## DIRECTIONS FOR THIS TASK
Using the text on XAML namespaces, decide whether each statement agrees with it, answering yes or no and quoting the deciding words: (a) the mapping from the XML namespace to Windows.UI.Xaml.Controls is hard-coded inside the framework; (b) a web page exists at the schemas.microsoft.com URL; (c) every additional XML namespace you declare must have its own distinct prefix.

[TEXT BLOCK — start]

The most mysterious part about comparing the previous XAML examples with the equivalent C# examples is how the XML namespace http://schemas.microsoft.com/winfx/2006/xaml/presentation maps to the Windows Runtime namespace Windows.UI.Xaml.Controls. It turns out that the mapping to this and other namespaces is hard-coded inside the framework. (In case you’re wondering, no web page exists at the schemas.microsoft.com URL—it’s just an arbitrary string like any namespace.) Because many Windows Runtime namespaces are mapped to the same XML namespace, the framework designers took care not to introduce two classes with the same name, despite the fact that the classes are in separate Windows Runtime namespaces.

The root object element in a XAML file must specify at least one XML namespace that is used to qualify itself and any child elements. You can declare additional XML namespaces (on the root or on children), but each one must be given a distinct prefix to be used on any identifiers from that namespace. MainPage.xaml in the preceding chapter contains the XML namespaces listed in Table 2.1.

Table 2.1. The XML Namespaces in Chapter 1’s MainPage.xaml

Namespace

Typical Prefix

Description

http://schemas.microsoft.com/winfx/2006/xaml/presentation

(none)

The standard UI namespace.xaml/presentation Contains elements such Grid,Button, and TextBlock.

http://schemas.microsoft.com/winfx/2006/xaml

x

The XAML language namespace. Contains keywords such as Class, Name, and Key.

using:BlankApp

local

This using:XXX syntax is the way to use any custom Windows Runtime or .NET namespace in a XAML file. Inthis case, BlankApp is the.NET namespace generated for the project in Chapter 1 because the project itself was named "BlankApp."

http://schemas.microsoft.com/expression/ blend/2008

d

A namespace for design-time information that helps tools like Blend and Visual Studio show a proper preview.

[TEXT BLOCK — finish]
[PROVIDED INFORMATION — start]

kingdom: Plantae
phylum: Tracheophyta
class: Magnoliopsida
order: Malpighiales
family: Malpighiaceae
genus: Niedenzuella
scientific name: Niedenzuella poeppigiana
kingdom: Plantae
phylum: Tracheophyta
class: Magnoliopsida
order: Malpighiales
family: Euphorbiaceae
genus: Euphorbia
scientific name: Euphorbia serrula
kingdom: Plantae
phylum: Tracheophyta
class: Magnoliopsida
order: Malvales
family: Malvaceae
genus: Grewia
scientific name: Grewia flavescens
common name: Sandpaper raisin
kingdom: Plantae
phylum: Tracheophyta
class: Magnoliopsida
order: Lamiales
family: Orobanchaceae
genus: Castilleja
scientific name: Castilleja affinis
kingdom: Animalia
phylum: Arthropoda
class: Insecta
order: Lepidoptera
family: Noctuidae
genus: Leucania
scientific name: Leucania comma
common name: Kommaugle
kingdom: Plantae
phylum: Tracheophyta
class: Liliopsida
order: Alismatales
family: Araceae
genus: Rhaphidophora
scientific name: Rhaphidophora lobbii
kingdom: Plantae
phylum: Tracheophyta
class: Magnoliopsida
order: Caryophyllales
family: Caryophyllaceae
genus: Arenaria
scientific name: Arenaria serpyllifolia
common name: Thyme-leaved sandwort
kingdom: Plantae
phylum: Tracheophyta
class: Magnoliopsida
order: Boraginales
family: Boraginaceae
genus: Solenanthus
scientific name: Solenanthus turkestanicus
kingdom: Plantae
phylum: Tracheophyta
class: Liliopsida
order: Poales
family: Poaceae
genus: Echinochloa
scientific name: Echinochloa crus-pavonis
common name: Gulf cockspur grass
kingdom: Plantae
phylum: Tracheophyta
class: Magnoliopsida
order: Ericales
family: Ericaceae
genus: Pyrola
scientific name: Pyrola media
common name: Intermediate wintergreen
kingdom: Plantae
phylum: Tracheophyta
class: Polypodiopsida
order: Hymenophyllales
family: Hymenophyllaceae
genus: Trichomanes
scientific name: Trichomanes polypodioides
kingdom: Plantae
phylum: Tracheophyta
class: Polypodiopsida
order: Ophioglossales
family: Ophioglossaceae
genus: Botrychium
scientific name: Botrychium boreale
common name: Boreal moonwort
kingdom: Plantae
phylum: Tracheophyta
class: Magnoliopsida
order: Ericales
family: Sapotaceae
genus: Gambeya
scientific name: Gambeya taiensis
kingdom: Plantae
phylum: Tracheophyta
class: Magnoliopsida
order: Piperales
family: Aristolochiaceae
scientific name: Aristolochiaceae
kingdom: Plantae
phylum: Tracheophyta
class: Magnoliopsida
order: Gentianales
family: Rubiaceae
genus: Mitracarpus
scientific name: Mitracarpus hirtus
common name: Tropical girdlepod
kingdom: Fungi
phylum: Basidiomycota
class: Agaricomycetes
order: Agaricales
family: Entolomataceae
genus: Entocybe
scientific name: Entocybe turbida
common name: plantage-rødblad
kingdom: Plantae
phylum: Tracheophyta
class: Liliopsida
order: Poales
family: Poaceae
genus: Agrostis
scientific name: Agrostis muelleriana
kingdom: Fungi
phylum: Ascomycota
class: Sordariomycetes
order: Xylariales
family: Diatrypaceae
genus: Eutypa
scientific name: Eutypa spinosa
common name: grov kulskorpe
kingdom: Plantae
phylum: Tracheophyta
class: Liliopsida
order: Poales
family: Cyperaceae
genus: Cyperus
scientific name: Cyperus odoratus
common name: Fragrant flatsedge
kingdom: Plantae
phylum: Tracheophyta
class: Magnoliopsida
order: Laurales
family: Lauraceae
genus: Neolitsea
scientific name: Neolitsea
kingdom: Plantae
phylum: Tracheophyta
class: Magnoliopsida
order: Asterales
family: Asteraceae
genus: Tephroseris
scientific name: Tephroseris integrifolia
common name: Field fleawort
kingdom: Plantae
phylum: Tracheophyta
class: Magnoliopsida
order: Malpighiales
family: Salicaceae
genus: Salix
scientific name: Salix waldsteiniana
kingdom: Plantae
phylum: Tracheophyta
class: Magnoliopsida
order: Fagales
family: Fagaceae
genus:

[PROVIDED INFORMATION — finish]

## TASK RESULT
(a) Yes: "It turns out that the mapping to this and other namespaces is hard-coded inside the framework."
(b) No: "no web page exists at the schemas.microsoft.com URL"
(c) Yes: "but each one must be given a distinct prefix to be used on any identifiers from that namespace"